--- Source data ---
▼

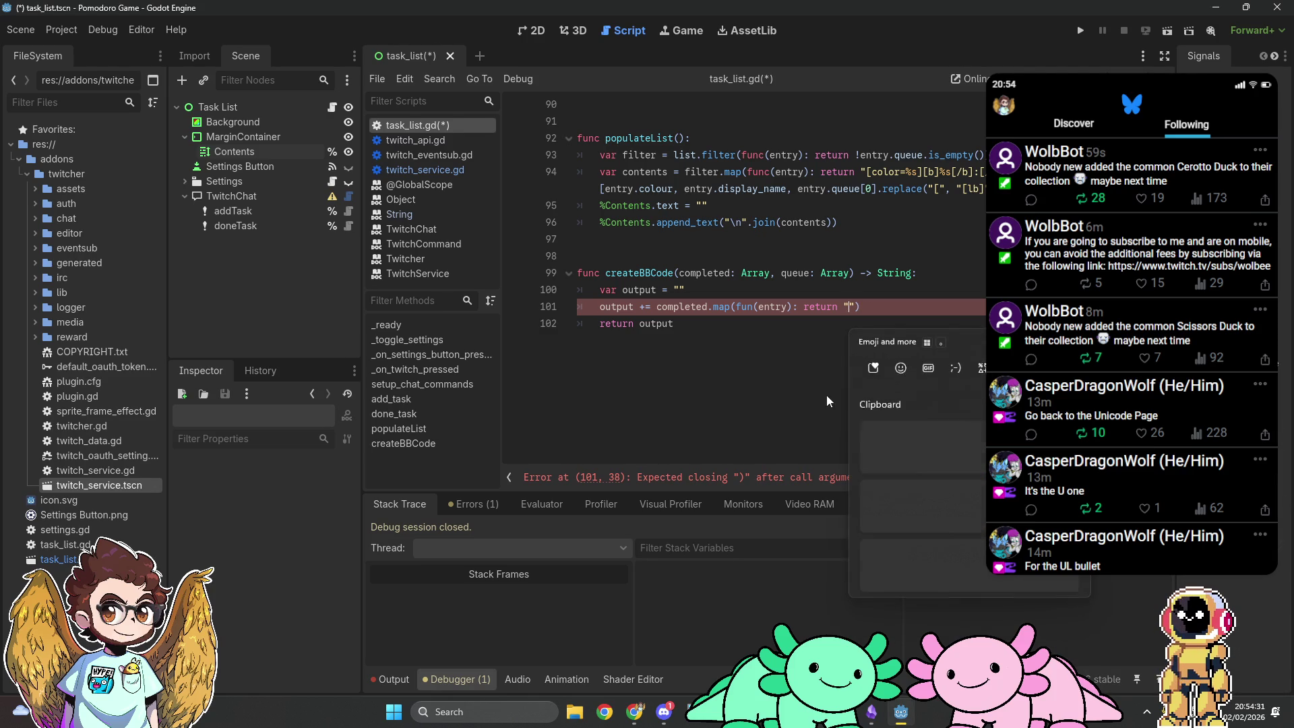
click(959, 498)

▲
▼

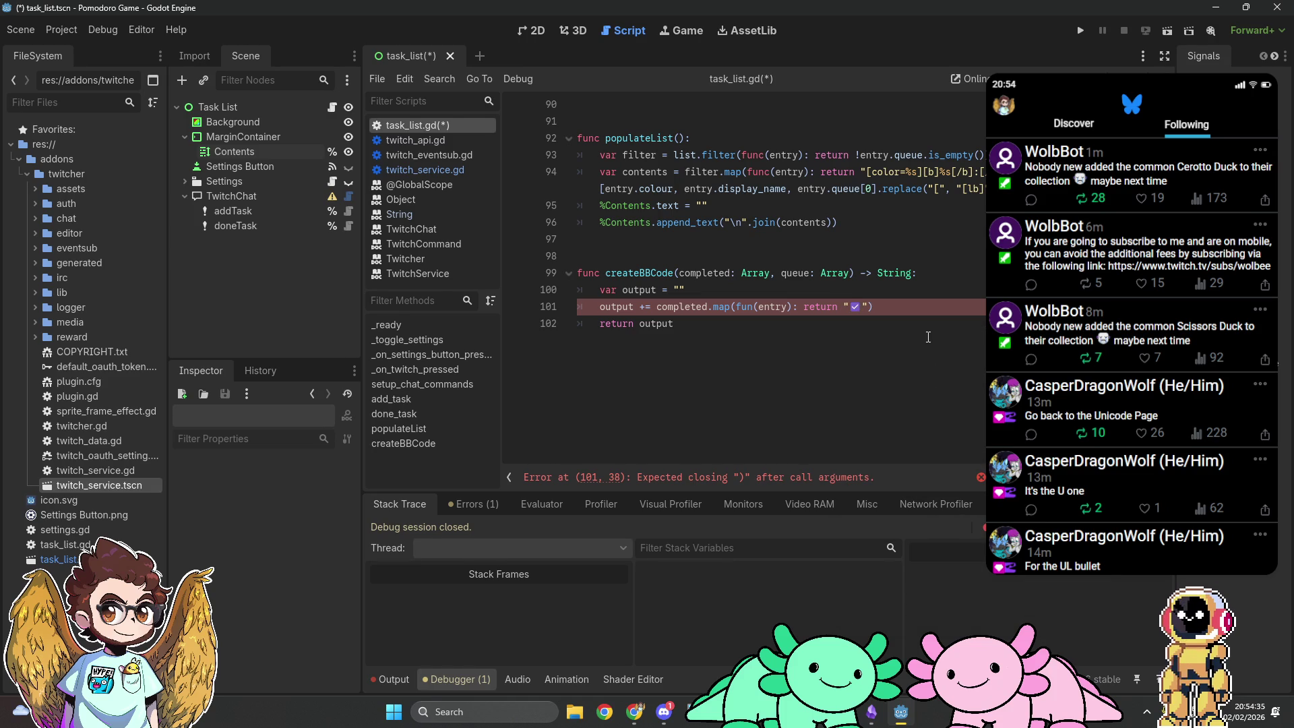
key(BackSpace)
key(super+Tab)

▲
▼

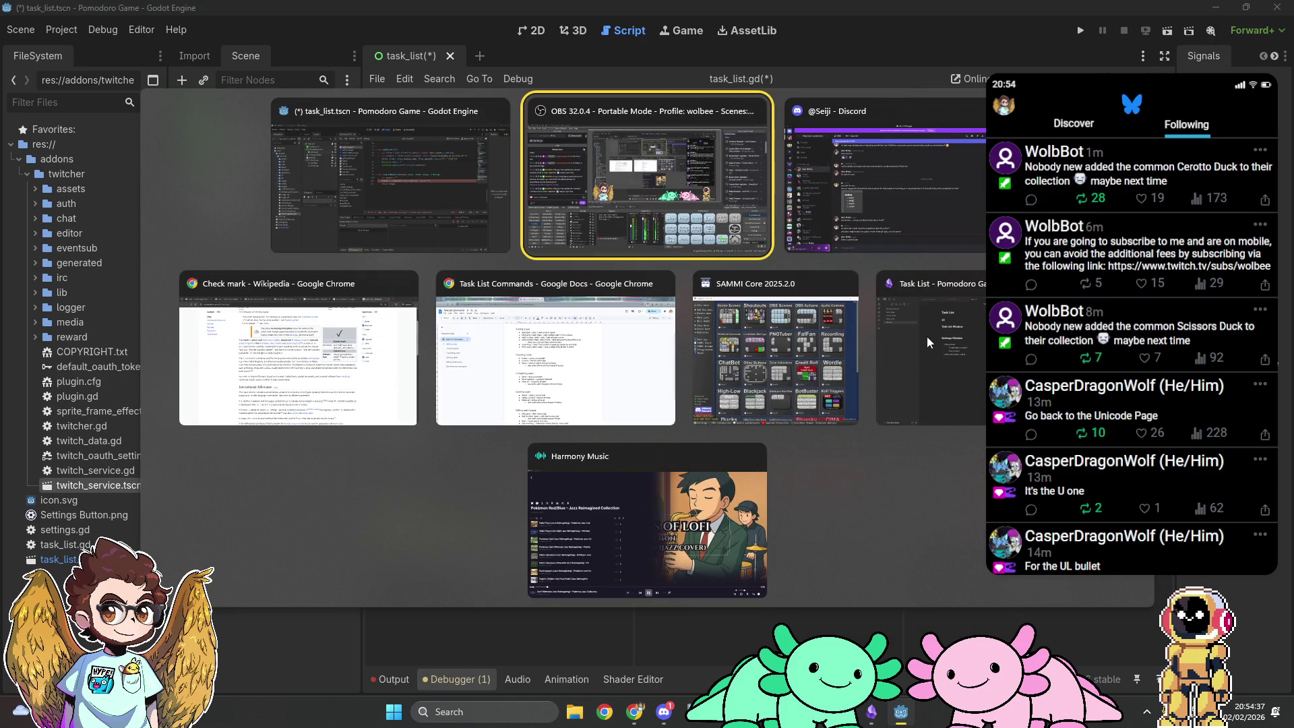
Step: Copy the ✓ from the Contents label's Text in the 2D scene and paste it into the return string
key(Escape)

▲

--- What you will do ---
Look through the entries above and quote exactly the lines from the line with "Step: Copy the" to the line with "key(Escape)", counting both of those lines.

--- Answer area ---
Step: Copy the ✓ from the Contents label's Text in the 2D scene and paste it into the return string
key(Escape)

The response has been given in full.